The authors, led by Domenico Corrado, M.D., Ph.D., of the University of Padua Medical School in Italy, noted that there were 14 deaths during the prescreening period. Twelve of those occurred during sports activity. In the early screening period, there were 29 deaths, 27 of them sports related. In the late screening period, there 12 deaths, 11 of which were sports related. By contrast, there was no difference in the death rates in the unscreened population that did not take part in competitive sports. A total of 265 sudden deaths occurred in this population. Two percent of athletes were disqualified from taking part in competitive sport for heart problems during the period of the screening.

“Our trend analysis showed that the incidence of sudden death from arrhythmogenic right ventricular cardiomyopathy decreased dramatically over the 26-year period and accounted for much of the change in mortality from cardiomyopathy," the authors wrote. "The downward trend of fatal events from this cardiomyopathy paralleled the concomitant increase in the number of athletes with cardiomyopathies successfully identified and hence disqualified from competition over the screening periods. All these findings suggest that screening athletes for cardiomyopathies is a life-saving strategy and that 12-lead ECG is a sensitive and powerful tool for identification and risk stratification of athletes with cardiomyopathies…These data demonstrate the benefit of the current Italian screening program and have important implications for implementing screening strategies for prevention of sudden death in athletes in other countries.”

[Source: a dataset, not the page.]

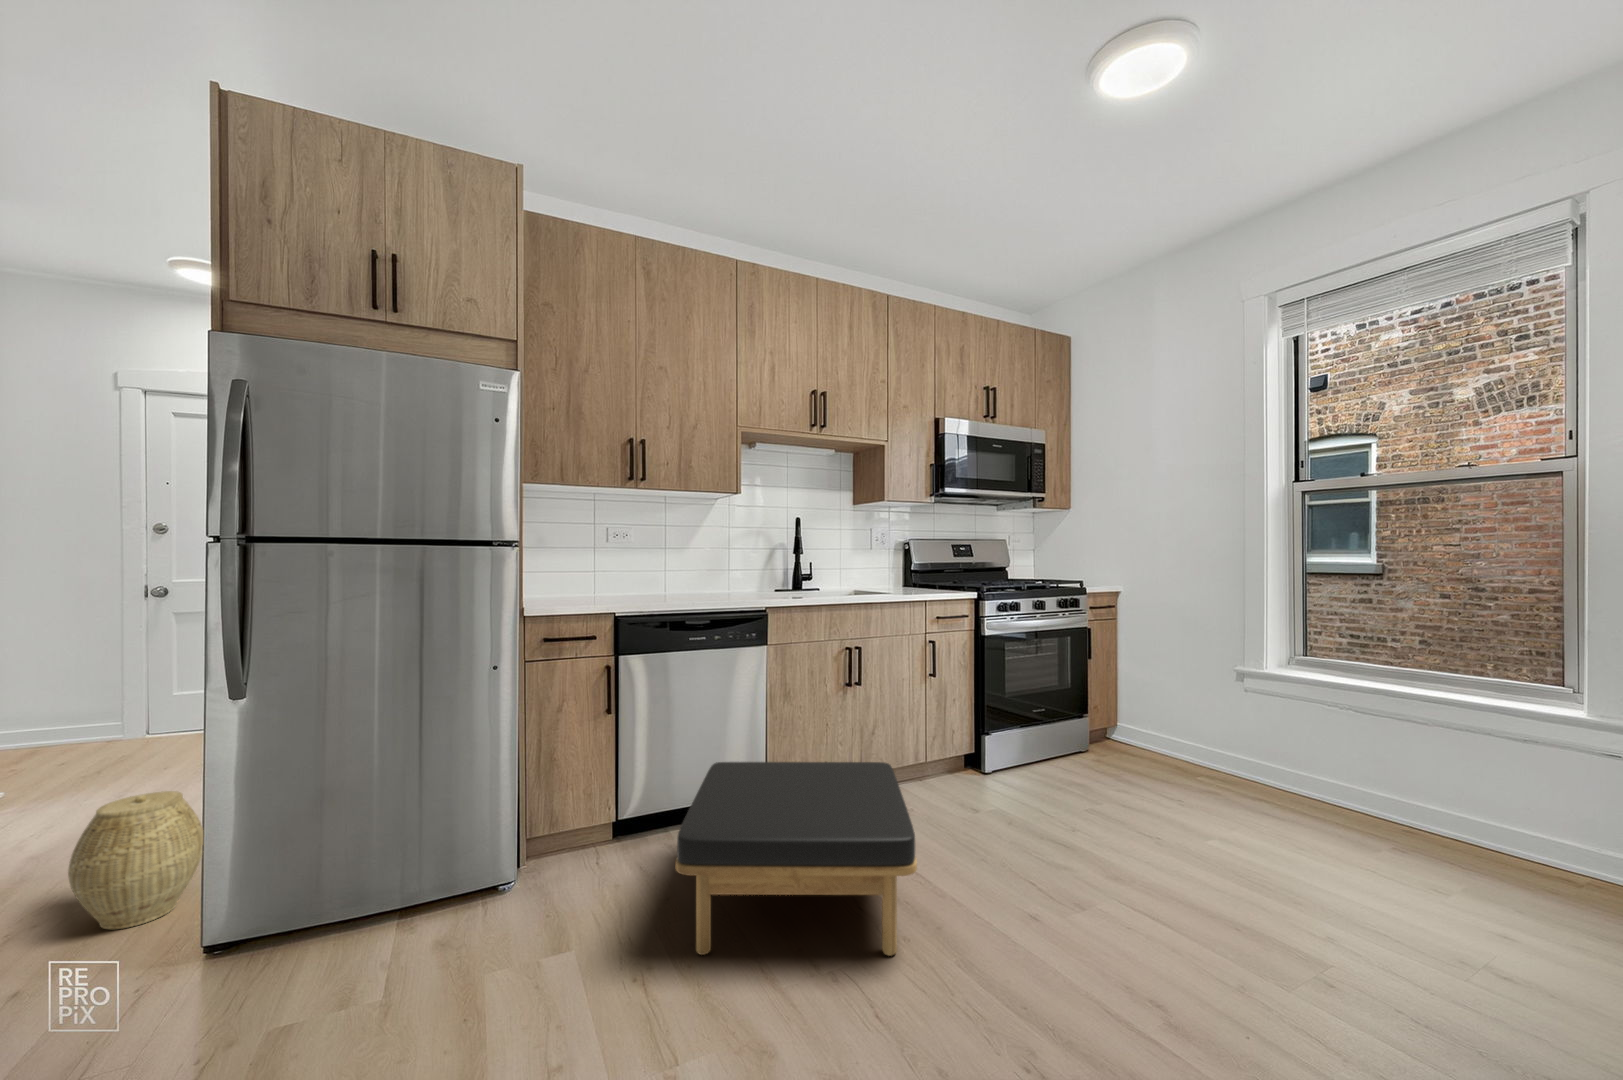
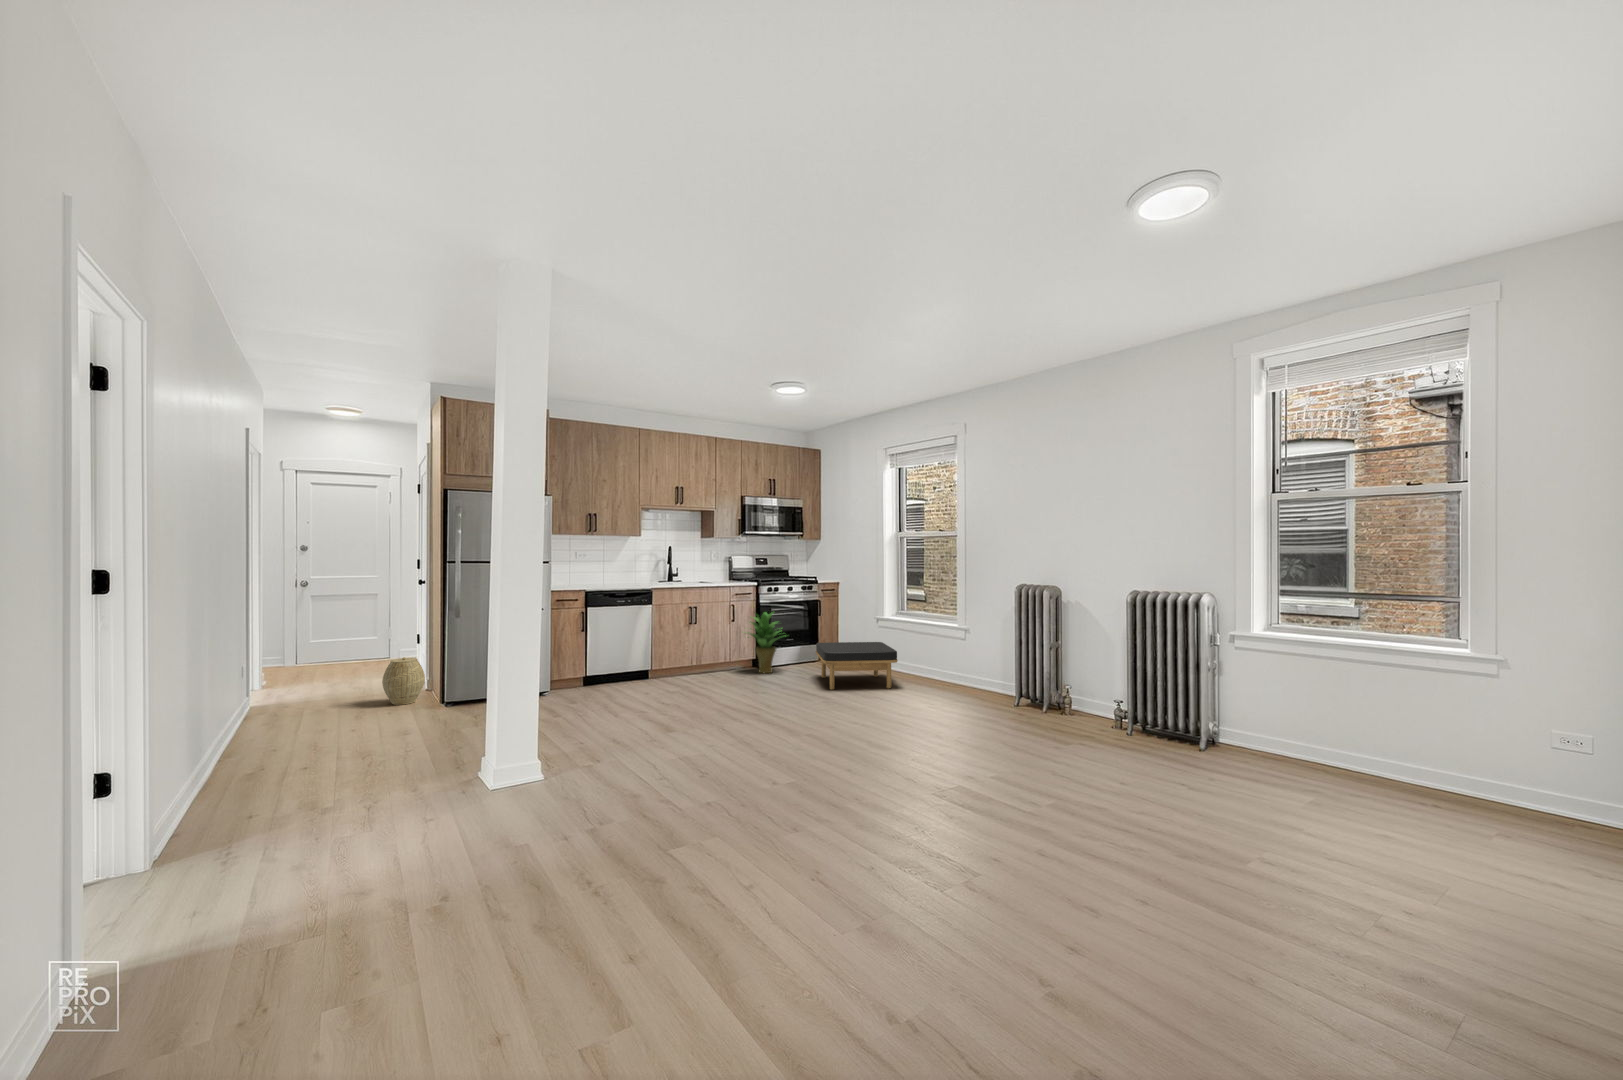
potted plant: none [953,655,1060,795] -> present [750,612,779,673]
ottoman: present [676,762,917,956] -> present [816,642,898,690]

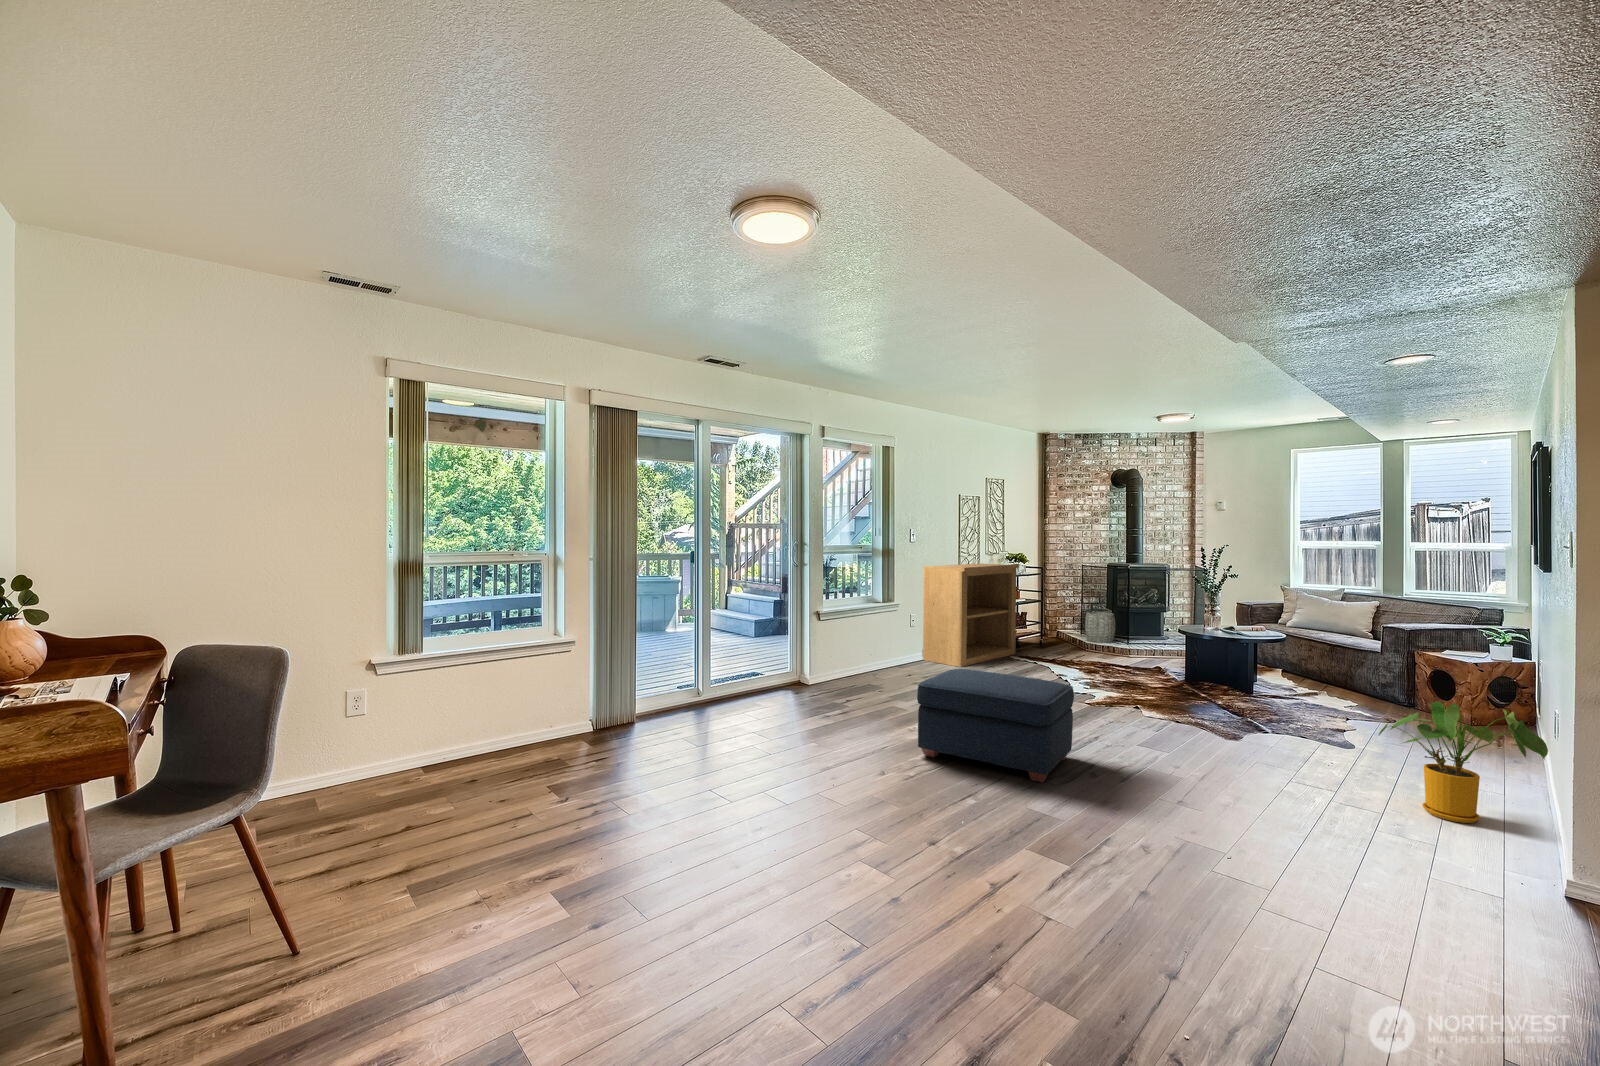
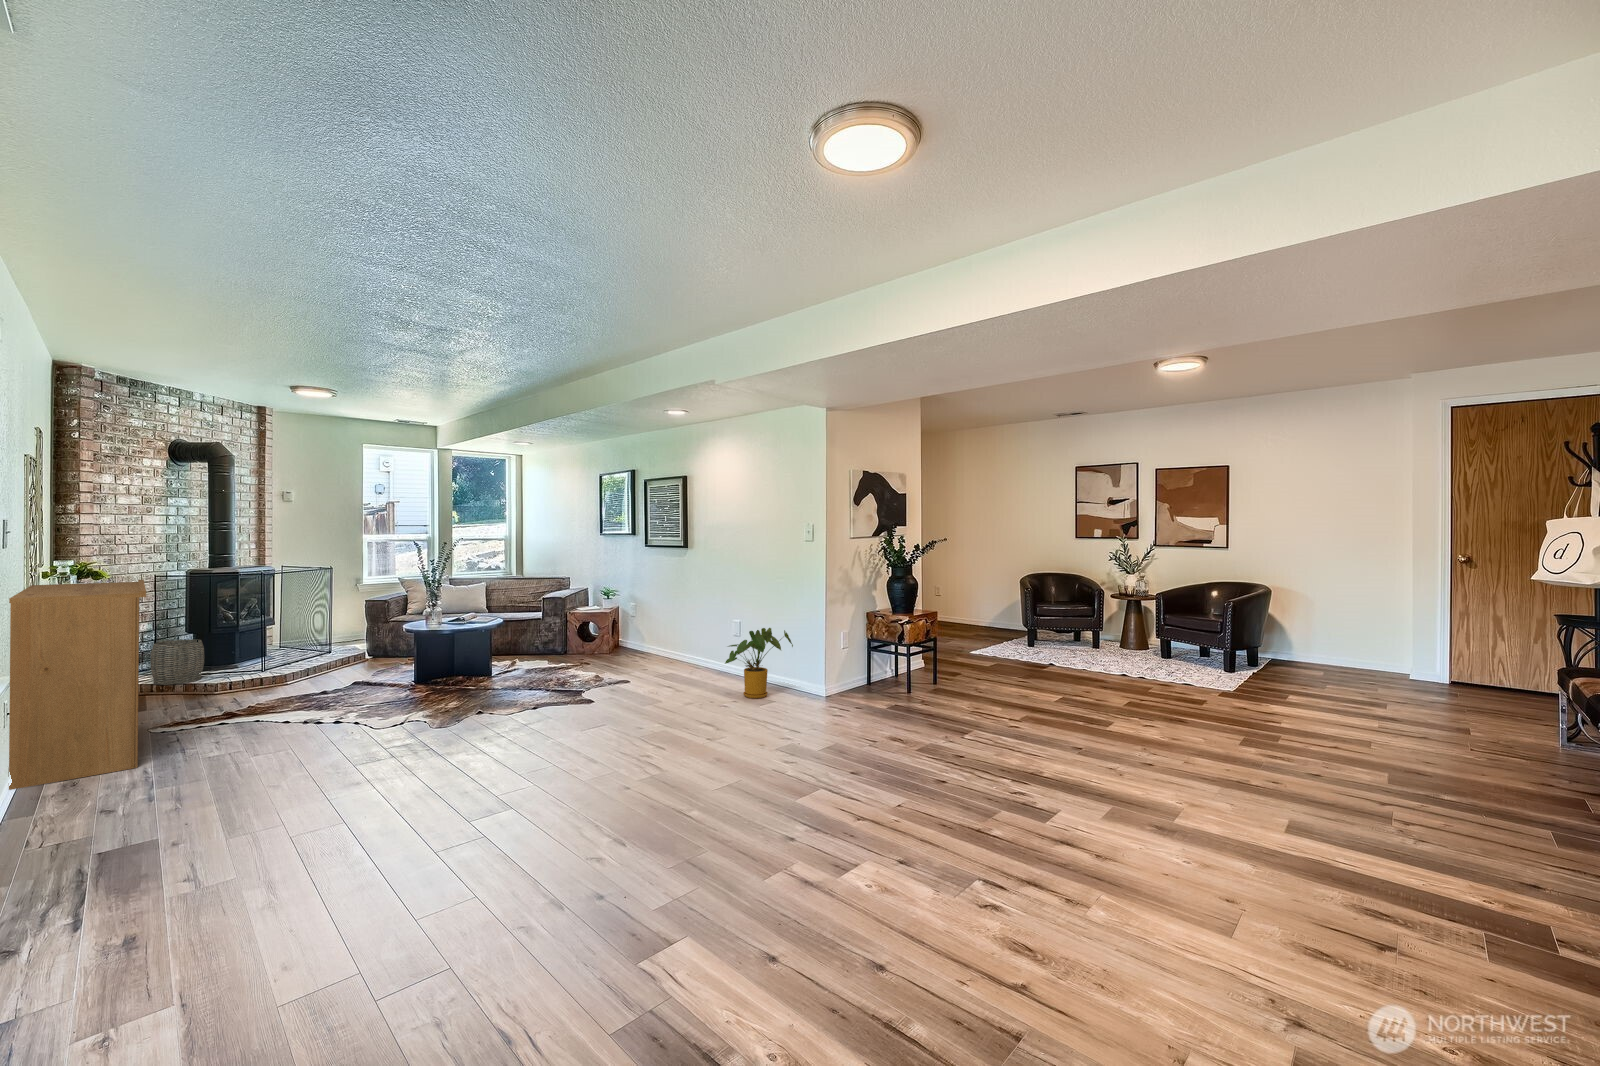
ottoman: present [917,669,1074,782] -> none [491,688,681,830]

In an accompanying editorial, Paul D. Thompson, M.D., of Hartford Hospital and the University of Connecticut, Hartford, and Benjamin D. Levine, M.D., of Presbyterian Hospital and the University of Texas Southwestern Medical Center in Dallas, wrote: “The study by Corrado et al provides the best evidence to date supporting the preparticipation screening of athletes and provocative evidence for including ECGs in this process. However, cardiologists and other physicians involved in the evaluation of athletes can take a valuable lesson from Corrado et al, and collaborate to develop a rigorous, comprehensive regional or national registry to study the preparticipation screening process prospectively and directly, and to determine how to implement such programs most effectively and how to manage asymptomatic athletes with cardiac abnormalities detected by the screening process.”

The bottom line: Screening young athletes for heart problems provides the best way to identify those for whom competitive sports could prove deadly. A systematic method of insuring that all young athletes receive such screening could save many young lives.